* [What to produce]
An exact restatement is required. Cover only the lines of the records from the first through the line with "このような疑問にお答えしていきます。", and skip pictures.
==== Task input
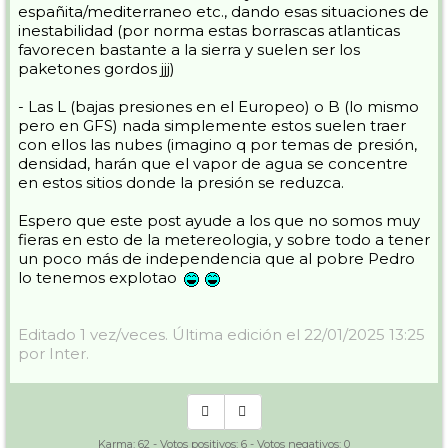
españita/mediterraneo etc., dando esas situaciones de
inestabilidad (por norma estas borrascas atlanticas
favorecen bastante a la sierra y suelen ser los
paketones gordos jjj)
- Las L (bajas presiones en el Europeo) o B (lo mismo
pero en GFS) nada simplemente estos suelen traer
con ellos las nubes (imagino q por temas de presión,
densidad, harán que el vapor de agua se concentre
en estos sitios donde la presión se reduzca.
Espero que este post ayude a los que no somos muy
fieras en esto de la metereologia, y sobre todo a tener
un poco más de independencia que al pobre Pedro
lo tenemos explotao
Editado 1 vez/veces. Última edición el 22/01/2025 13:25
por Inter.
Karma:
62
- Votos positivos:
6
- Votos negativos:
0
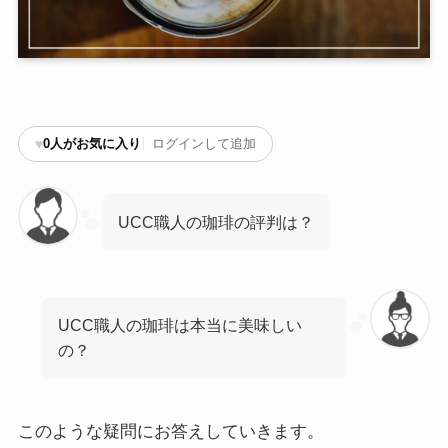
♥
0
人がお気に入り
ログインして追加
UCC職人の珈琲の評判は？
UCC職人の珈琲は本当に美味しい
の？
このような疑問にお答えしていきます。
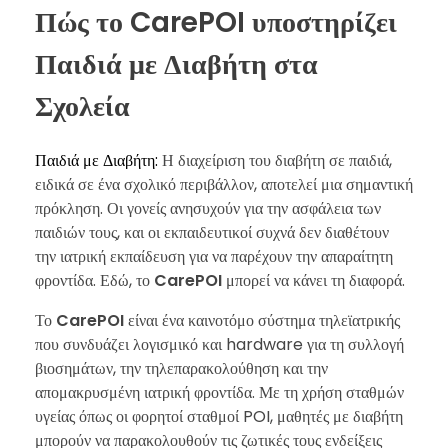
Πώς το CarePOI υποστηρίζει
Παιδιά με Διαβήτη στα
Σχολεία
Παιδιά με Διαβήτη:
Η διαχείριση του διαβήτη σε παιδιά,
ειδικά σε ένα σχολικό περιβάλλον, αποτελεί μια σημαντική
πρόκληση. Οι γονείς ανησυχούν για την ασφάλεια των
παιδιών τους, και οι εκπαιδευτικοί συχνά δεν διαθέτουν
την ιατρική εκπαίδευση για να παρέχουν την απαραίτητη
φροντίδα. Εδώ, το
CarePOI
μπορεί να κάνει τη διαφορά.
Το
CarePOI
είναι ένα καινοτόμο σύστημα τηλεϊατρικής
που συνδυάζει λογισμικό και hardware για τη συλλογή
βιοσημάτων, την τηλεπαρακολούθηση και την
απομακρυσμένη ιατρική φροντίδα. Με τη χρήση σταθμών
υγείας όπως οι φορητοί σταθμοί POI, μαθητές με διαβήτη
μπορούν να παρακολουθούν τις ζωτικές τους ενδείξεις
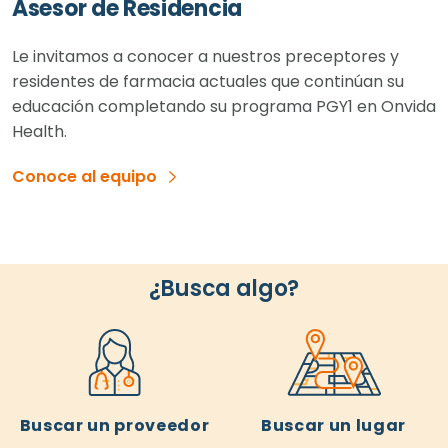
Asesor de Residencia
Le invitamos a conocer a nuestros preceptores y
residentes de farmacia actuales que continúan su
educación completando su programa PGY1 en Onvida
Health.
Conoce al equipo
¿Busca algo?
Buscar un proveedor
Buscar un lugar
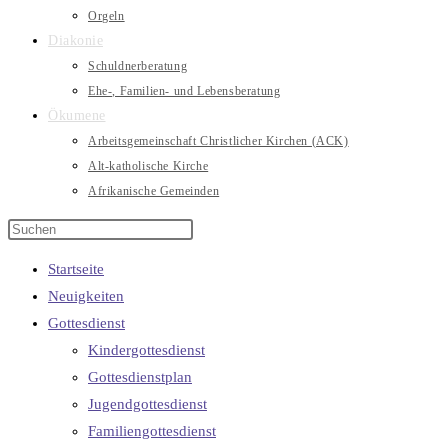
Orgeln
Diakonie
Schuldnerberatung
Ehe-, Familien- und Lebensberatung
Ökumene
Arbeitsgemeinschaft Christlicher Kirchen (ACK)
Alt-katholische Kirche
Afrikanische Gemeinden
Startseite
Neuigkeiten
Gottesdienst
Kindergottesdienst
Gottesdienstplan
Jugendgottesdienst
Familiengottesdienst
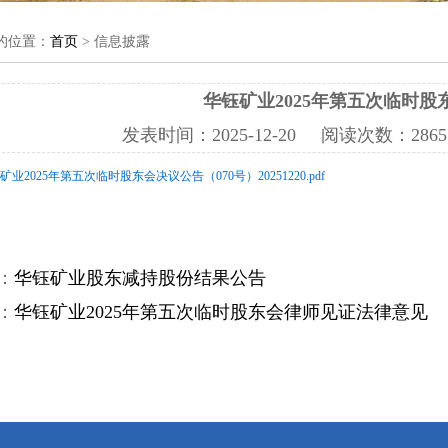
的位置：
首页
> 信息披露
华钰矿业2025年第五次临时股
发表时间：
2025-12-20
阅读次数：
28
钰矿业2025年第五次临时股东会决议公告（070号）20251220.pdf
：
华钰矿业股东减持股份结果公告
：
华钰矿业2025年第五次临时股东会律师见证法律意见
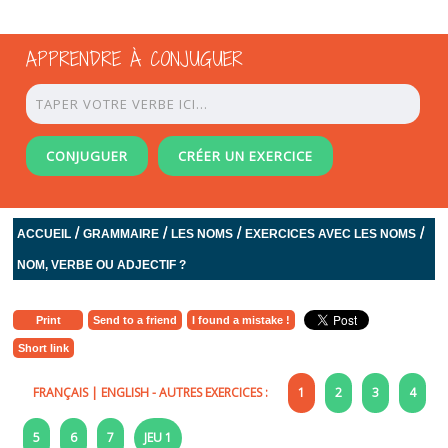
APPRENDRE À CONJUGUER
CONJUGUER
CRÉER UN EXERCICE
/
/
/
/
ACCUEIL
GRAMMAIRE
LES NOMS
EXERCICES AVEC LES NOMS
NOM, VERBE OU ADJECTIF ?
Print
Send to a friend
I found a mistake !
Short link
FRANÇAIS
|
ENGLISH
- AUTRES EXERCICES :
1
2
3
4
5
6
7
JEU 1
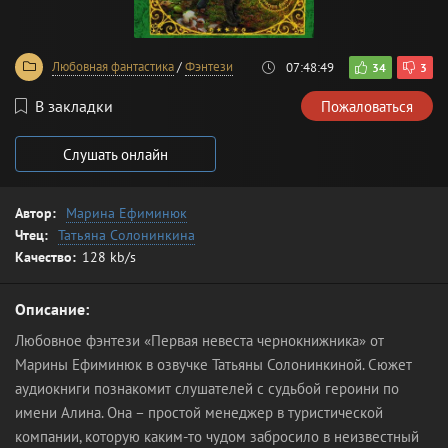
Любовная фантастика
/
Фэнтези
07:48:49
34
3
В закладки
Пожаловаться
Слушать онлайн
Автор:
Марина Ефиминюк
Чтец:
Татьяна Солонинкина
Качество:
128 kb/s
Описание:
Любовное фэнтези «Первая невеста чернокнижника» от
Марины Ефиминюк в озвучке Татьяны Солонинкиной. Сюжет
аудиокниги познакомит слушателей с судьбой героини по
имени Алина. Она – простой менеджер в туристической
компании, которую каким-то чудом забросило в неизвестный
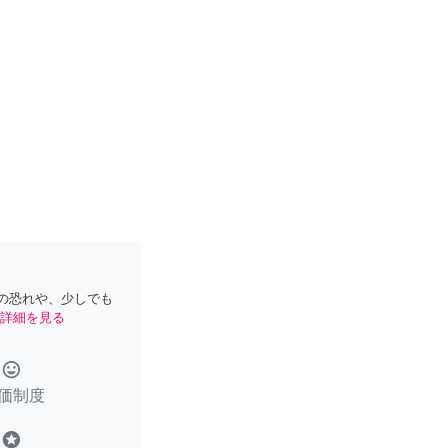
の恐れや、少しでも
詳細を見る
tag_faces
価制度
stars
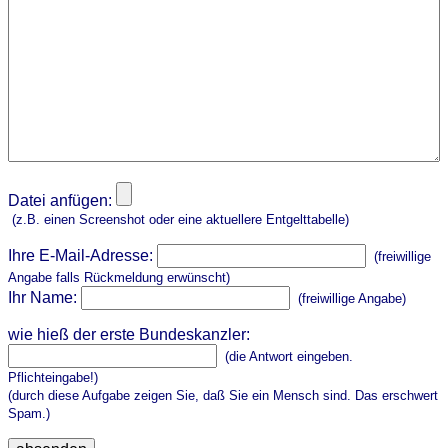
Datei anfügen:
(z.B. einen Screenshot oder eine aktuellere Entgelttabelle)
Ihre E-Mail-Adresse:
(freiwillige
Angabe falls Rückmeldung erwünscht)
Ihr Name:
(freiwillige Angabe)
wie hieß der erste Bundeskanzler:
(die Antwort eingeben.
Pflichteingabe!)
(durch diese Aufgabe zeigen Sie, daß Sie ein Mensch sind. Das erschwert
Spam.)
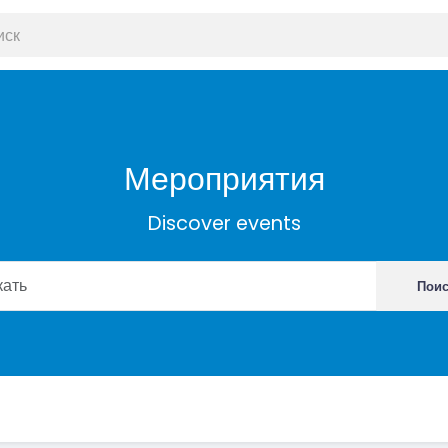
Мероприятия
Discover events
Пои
========
* [Answer space]
españita/mediterraneo etc., dando esas situaciones de
inestabilidad (por norma estas borrascas atlanticas
favorecen bastante a la sierra y suelen ser los
paketones gordos jjj)
- Las L (bajas presiones en el Europeo) o B (lo mismo
pero en GFS) nada simplemente estos suelen traer
con ellos las nubes (imagino q por temas de presión,
densidad, harán que el vapor de agua se concentre
en estos sitios donde la presión se reduzca.
Espero que este post ayude a los que no somos muy
fieras en esto de la metereologia, y sobre todo a tener
un poco más de independencia que al pobre Pedro
lo tenemos explotao
Editado 1 vez/veces. Última edición el 22/01/2025 13:25
por Inter.
Karma:
62
- Votos positivos:
6
- Votos negativos:
0
♥
0
人がお気に入り
ログインして追加
UCC職人の珈琲の評判は？
UCC職人の珈琲は本当に美味しい
の？
このような疑問にお答えしていきます。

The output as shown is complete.